You might notice, we haven’t cobbled a shoe yet, or left instructions in the proper extraction of Pinot Noir. The skipper's dossier is not expected to outlast him, either. This shows, he says, that it was purely a personal need for intimate relief, and not a call of egotism - except, that the dossier figures within a publication Conrad committed to his London publishers in 1915, and subtitled, A confession. Doubleday got the book in 1922, the year of The Waste Land. The difference is, Conrad wrote his memoir late and gave it, as anyone might, his "undying regard." The web is too porous for such things. This is enough to make it decorative, but it does not strike me, as a very boogey boy. We shall see.

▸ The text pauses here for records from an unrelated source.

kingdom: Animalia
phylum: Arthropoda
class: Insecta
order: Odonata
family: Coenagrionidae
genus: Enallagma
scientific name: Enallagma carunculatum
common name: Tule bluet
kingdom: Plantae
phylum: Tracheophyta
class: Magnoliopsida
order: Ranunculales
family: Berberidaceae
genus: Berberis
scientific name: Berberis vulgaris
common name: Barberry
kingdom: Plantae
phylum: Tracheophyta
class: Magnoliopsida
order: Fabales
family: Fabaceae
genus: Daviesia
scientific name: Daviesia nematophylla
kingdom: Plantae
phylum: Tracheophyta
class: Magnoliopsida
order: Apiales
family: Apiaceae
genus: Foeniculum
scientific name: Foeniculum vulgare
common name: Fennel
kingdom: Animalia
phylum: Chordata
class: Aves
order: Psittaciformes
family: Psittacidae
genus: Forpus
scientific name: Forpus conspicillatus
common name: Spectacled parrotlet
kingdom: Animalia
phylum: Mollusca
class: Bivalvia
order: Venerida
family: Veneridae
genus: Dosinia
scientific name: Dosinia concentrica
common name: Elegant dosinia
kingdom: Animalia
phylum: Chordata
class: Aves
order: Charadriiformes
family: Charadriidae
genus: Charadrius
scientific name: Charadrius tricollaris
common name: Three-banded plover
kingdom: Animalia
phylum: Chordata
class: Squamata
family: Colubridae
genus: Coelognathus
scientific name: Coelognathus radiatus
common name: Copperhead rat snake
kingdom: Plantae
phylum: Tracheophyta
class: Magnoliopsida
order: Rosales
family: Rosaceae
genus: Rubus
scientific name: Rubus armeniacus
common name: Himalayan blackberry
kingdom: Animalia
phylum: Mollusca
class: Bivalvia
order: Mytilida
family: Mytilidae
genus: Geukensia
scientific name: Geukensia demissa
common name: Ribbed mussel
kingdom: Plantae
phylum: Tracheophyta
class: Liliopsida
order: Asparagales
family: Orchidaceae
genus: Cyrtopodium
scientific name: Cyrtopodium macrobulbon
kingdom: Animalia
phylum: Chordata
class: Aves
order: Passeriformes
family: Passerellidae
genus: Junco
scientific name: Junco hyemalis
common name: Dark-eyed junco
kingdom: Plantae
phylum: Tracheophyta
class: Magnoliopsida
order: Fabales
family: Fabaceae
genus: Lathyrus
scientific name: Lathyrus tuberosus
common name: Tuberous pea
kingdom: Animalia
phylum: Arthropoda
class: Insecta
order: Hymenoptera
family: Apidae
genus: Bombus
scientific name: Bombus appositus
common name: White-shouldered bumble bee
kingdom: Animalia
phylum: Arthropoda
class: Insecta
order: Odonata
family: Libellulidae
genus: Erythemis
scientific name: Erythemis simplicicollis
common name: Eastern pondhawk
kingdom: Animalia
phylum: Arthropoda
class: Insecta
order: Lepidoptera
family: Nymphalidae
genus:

v  William Gedney photography
    Duke University Archives


  1. L, have you read, The Legend of Edgar Sawtelle??? In England people get dog golf memberships so their black labs can accompany them during a round!!!!

  2. Boy is that good news. I guess you saw, Derek had a thing yesterday, with a guy carrying a 3-wood at the 16th Gorge at Carnoustie (which surprised me, because I don't think that's enough club). He could certainly have used a lab for spotting and a corgi for shouting down the wind. But you would have figured that.